===== Study text =====

Craig Corn says he hopes Gov. Walker will approve the proposed Menominee casino.

 

Episode Transcript: 

Frederica Freyberg:

Now to the high-stakes proposal to build a new casino in Kenosha. The Menominee Nation's $800 million vision for the gaming resort includes restaurants, a 400-room luxury hotel, convention center and theater. You want jobs? Menominee tribal officials say their plan will bring thousands of jobs with benefits to Kenosha. First up, 1400 construction jobs to build the resort over the next two years. Governor Scott Walker has yet to green light the development. Among other things, he asked for unanimous consent from all of Wisconsin's Indian nations before making a decision. Two, the Forest County Potawatomi and Ho-Chunk, are opposed. The holdout tribes fear loss of revenue through competition with their own gaming operations. A Potawatomi representative was unable to join us tonight. In a statement, a Potawatomi spokesperson said, “After a careful, serious and good-faith review, the Potawatomi cannot support this Kenosha casino application because of the corruption associated with it and the hundreds of millions of dollars that will be sent to the out-of-state gambling interests invested in the project.” We're joined now by the chairman of the Menominee Nation, Craig Corn. He's in Green Bay. Chairman, thanks very much for joining us.

===== Entries provided =====

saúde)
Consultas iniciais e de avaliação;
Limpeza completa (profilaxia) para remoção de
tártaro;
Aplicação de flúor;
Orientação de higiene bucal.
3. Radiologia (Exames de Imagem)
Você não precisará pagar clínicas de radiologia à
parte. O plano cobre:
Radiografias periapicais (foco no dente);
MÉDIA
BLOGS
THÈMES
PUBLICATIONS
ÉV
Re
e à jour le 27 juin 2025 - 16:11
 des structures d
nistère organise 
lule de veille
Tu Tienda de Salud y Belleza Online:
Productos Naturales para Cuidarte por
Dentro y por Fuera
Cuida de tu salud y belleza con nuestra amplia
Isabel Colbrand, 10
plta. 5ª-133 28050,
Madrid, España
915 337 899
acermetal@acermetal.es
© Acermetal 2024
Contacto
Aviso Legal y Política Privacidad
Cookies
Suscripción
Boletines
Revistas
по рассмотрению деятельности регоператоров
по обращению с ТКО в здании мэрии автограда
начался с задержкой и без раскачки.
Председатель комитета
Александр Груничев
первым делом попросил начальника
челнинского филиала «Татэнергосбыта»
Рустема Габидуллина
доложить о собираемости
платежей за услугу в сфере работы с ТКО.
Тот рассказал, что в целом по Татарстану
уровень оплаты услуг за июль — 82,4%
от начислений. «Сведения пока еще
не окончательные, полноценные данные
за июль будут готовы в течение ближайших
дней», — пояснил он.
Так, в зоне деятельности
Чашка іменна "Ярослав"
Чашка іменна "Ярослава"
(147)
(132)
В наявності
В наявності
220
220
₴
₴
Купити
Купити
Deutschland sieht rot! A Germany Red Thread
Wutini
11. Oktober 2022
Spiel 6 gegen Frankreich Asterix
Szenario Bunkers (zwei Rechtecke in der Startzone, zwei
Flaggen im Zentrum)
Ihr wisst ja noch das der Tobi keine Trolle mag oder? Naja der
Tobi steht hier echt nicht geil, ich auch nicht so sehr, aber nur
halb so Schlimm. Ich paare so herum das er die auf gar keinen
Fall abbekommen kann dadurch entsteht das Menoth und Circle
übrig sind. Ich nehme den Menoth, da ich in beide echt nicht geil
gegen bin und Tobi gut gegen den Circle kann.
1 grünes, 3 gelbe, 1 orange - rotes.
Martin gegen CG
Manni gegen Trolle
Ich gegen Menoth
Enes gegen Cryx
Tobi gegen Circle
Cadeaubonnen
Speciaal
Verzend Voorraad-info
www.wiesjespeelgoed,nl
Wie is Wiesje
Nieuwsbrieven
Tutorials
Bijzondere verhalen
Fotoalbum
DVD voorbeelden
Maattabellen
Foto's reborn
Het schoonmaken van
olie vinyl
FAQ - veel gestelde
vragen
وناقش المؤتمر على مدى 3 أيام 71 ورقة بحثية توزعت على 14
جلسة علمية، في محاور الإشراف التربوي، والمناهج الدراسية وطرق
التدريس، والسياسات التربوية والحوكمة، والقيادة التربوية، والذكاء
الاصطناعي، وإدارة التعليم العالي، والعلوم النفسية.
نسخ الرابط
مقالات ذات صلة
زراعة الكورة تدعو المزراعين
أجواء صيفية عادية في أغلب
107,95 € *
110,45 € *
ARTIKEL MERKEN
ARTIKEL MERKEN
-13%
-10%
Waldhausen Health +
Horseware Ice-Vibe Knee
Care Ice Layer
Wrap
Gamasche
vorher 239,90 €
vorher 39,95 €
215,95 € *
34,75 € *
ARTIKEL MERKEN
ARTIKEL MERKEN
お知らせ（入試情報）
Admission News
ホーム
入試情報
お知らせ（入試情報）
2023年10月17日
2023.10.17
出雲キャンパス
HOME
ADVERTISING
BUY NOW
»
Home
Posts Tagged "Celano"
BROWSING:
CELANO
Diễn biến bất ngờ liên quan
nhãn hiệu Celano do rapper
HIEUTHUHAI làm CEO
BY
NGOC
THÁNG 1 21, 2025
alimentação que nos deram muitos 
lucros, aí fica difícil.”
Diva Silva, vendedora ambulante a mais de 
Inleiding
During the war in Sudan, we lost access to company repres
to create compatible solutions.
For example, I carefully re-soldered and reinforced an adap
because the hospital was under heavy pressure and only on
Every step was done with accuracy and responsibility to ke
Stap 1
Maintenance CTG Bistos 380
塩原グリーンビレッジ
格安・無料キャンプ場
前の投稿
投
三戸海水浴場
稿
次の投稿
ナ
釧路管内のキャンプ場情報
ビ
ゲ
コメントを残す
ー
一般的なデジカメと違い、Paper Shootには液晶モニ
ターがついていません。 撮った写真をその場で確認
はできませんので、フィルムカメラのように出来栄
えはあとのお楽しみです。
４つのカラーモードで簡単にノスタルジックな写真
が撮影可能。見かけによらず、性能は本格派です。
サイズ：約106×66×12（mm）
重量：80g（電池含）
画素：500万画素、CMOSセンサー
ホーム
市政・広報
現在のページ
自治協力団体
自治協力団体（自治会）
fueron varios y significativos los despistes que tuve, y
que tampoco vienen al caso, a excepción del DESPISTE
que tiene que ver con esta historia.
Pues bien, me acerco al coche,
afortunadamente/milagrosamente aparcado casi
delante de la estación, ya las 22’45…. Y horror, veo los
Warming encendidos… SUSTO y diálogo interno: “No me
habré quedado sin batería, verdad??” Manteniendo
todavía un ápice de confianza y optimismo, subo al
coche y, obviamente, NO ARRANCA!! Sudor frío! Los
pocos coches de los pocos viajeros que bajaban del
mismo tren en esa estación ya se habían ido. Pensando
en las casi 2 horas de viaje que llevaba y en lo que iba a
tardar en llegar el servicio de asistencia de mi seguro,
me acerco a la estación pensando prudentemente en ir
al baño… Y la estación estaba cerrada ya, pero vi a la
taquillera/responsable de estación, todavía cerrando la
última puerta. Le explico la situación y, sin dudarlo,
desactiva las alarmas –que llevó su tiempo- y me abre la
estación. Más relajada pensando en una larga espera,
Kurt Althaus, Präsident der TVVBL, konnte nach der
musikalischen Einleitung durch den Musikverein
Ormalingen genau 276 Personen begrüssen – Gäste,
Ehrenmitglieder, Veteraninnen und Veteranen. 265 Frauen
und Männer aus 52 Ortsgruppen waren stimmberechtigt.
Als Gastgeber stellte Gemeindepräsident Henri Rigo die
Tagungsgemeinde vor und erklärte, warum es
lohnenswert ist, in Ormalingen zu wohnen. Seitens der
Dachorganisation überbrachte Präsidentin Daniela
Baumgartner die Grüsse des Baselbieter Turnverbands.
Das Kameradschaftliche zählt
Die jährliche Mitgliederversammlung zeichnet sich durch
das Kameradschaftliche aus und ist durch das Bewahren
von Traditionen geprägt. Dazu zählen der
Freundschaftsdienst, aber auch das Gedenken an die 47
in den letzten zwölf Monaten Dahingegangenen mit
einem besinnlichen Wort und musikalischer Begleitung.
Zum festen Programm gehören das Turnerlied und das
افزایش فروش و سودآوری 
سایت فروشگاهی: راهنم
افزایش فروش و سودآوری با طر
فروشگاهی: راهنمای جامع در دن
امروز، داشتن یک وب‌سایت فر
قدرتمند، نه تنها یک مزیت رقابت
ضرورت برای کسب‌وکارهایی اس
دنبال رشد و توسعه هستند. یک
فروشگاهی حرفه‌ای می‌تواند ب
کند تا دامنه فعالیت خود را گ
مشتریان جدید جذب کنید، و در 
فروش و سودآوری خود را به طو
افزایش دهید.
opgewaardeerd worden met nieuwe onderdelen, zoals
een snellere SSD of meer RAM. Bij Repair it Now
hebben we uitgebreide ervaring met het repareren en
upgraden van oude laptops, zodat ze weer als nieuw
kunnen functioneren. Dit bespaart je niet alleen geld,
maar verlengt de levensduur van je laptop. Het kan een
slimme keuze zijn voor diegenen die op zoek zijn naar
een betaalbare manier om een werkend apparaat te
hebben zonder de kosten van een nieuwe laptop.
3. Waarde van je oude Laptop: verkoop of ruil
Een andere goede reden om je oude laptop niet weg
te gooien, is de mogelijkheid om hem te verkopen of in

=====

- Action item -
According to the casino transcript, which two tribes oppose the Kenosha casino proposal?

- Task solution -
The Forest County Potawatomi and the Ho-Chunk.